4 STEPS TOWARDS A SAFE, SECURE, AND FUN RETIREMENT
Retirement planning is a multi-step process that evolves time to time. To ensure a comfortable, secure, and fun-filled retirement, you need to build the financial cushion that will fund all the important stages of your use-to retirement life.
Retirement planning starts with thinking about your retirement goals and the time you have to meet them. Then you need to consider the types of retirement accounts that can help you raise the corpus to fund your future.
Last but not the least is taxes. If you’ve received tax benefits over the years for the money you’ve contributed towards your retirement savings, a significant tax bill awaits you as you start withdrawing those savings.
Let’s start by learning the four steps that you should take, no matter what is your age, to build a full-proof retirement plan.
#1 DEFINE YOUR TIME HORIZON
Your current age and expected retirement age are the two elements that create the initial foundation of an effective retirement strategy.
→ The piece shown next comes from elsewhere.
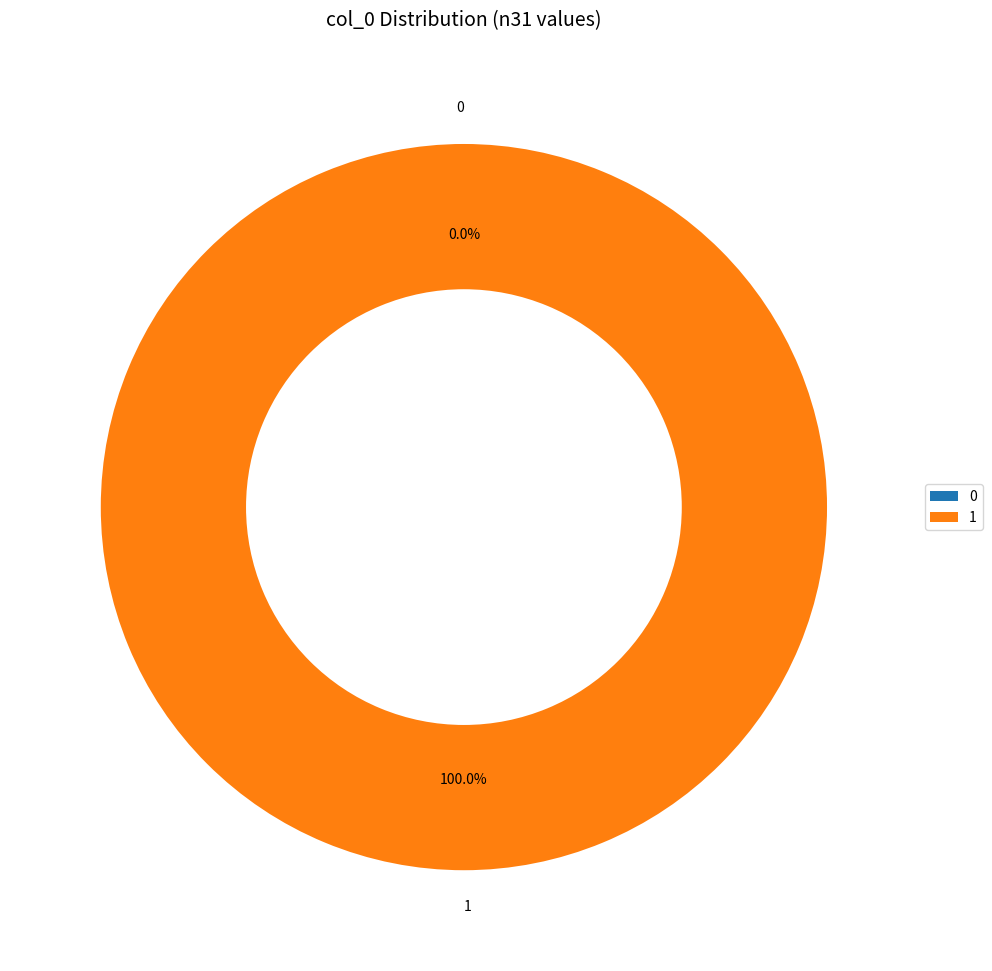

Is there a majority slice in this chart?

Yes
The longer the time you have for the retirement, the lower the level of risk. The keyword here is “long-term” meaning at least over 10 years.
You should break up your retirement plan into optimal allocation strategy i.e. multiple components. Let’s say a parent wants to retire in three years, pay for a child’s higher education when he or she turns 18, and invest for his or her seed capital.
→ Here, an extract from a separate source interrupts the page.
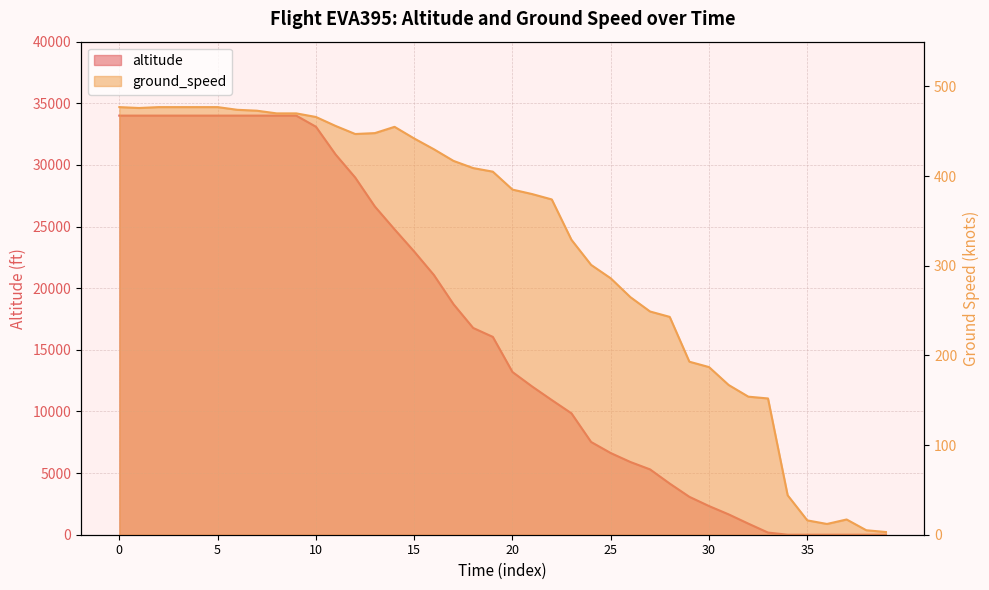

Which label corresponds to the smallest value in the chart?

34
#2 DETERMINE THE COST OF USE-TO LIFESTYLE FOR RETIREMENT
Having realistic expectations about post-retirement cost of use-to lifestyle will help you define the required size of a retirement investment portfolio. Most people believe that after retirement, their annual spending will amount to only 70% to 80% of what they spent at young age. But that’s unrealistic.
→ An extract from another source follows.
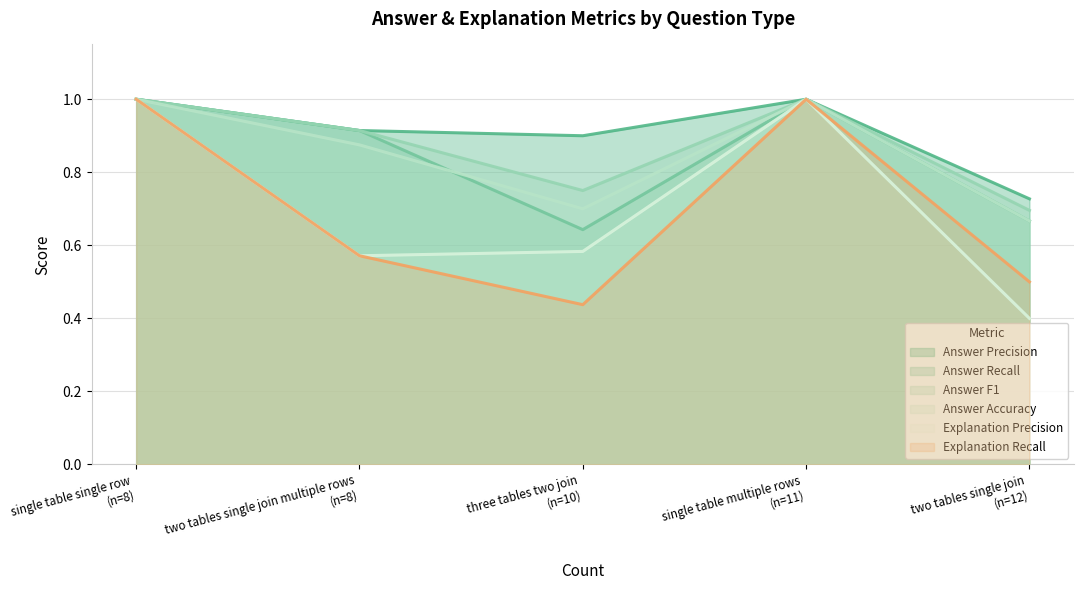

The Answer Precision series shows 0.3 at two tables single join multiple rows. True or false?

False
Also, while planning your retirement, don’t forget to consider your longevity, so you don’t outlast your savings.
#3 CALCULATE AFTER-TAX RATE OF YOUR INVESTMENT RETURNS
Once you have defined the expected time horizons and your spending requirements, it is important to calculate the after-tax real rate of return on your investment.
#4 ASSESS YOUR PORTFOLIO’S RISK TOLERANCE VS. INVESTMENT GOALS
It’s important to properly allocate the funds to balance risk aversion and return objectives. This is something that should be seriously thought and talked about.
Include time horizons, estimating expenses, calculating required after-tax returns, and assessing risk tolerance in your retirement planning
Start planning for your retirement at a young age to take advantage of the magic of compounding.
Retirement investment plans evolve through the years, and hence your investment portfolio should be rebalanced and updated as and when needed.